Powering Devices within the Body



  • It appears that TI chip is for LF (134kHz). Any leads on similar chips operating at 13.56MHz?
  • it appears that there are chips operating at that frequency, providing a high output power. but they don't include any useable communication channels and from what i see, most of them have a standby current i'd rather avoid. if we go for higher frequency power transmittion, my guess would be we'd need a 2-antenna sollution. one for charging, one for communication.
  • Yeah, a few of the datasheets I've come across use separate chips and coils for high-frequency communication.

    Is there a particular reason you're interested in high-frequency solutions?  It seems to me that that would be a bit more challenging to implement.

    When looking for chips, I would suggest searching sites like TI and Atmel for immobilizer solutions; designed for wireless car keys, these typically have small footprints, low power consumption and often come with cryptographic features onboard (which is to me a strict requirement for anything implanted that has a wireless interface.)
  • flexible capacitors that can be made at home


    and an over view of the paper:

    I can't really think of how to use these, but I thought I'd post them because someone might think of a good use case.

  • Amal, are you looking at 13.56 MHz because it is the frequency used for NFC in Android cell phones?  I would be interested in this if it would also work with Windows Phone 8.  The problem is that cell phone manufacturers are extremely power-conscious regarding NFC in order to minimize battery drain on the phone.  I'm not sure they'd look too kindly at increasing the duty-cycle of NFC polling.  It might be more viable to use an external NFC device attached to a PC or Mac.  I could research that if you'd like.
  • Kinetic energy sources have been discussed before, but this is the smallest one I've seen. Although I am a bit worried that the flesh around it could dampen the vibrations too much.

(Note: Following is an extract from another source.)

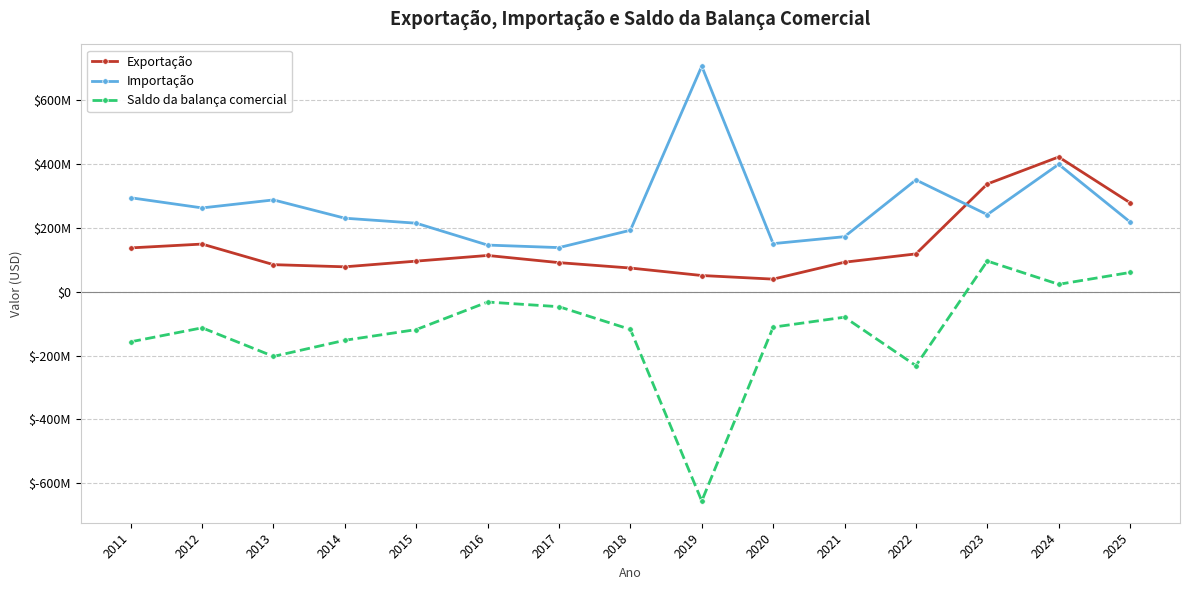

Reading left to right, extract all data points from this chart.

Exportação: 2011=137080766	2012=149048089	2013=84572259	2014=77805551	2015=95641858	2016=113375170	2017=90887574	2018=73992130	2019=50561717	2020=39270641	2021=92254760	2022=118258111	2023=337167261	2024=421810248	2025=278502318
Importação: 2011=294094435	2012=262261525	2013=287351953	2014=230058139	2015=214416285	2016=145869436	2017=137990289	2018=192343034	2019=706154183	2020=150416864	2021=172217084	2022=350001668	2023=241259887	2024=398800975	2025=218377734
Saldo da balança comercial: 2011=-157013669	2012=-113213436	2013=-202779694	2014=-152252588	2015=-118774427	2016=-32494266	2017=-47102715	2018=-118350904	2019=-655592466	2020=-111146223	2021=-79962324	2022=-231743557	2023=95907374	2024=23009273	2025=60124584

  • Hi @mkabala, yes the idea is to be able to use NFC interrogation cycles (particularly peer to peer mode) to top-up subdermals using your phone, possibly only for emergencies. The primary charging method would be a dedicated power induction system you'd plug into USB or the wall socket.
  • thread-necro time!

    Adding to the discussion. One practical for harvesting mechanical energy from a pendulum motion could be tiny stepper motors. Adding a free-wheeling angle bigger than the full-step angle of the motor allows the pendulum to snap the stepper from one step to the next. It's a bit jerky in motion so probably not the most comfortable choice. On the pro side there are no gears, slip contacts or other mechanically or electrically frail structures. The output voltage is pretty much spikes. But the voltage of the spikes is high enough to simply rectify them and charge a capacitor.
  • Steppers don't do anything better than brushless motors would, other than taking a higher torque to step. If you have that much torque a sliding weight would be better.
  • steppers do better in one regard. they "snap" between steps, causing a quick change in magnetic flux in their driver coils. Which means you can get usable voltage even from nearly zero rpm. torque is a different matter, you can get steppers with different reluctance torque.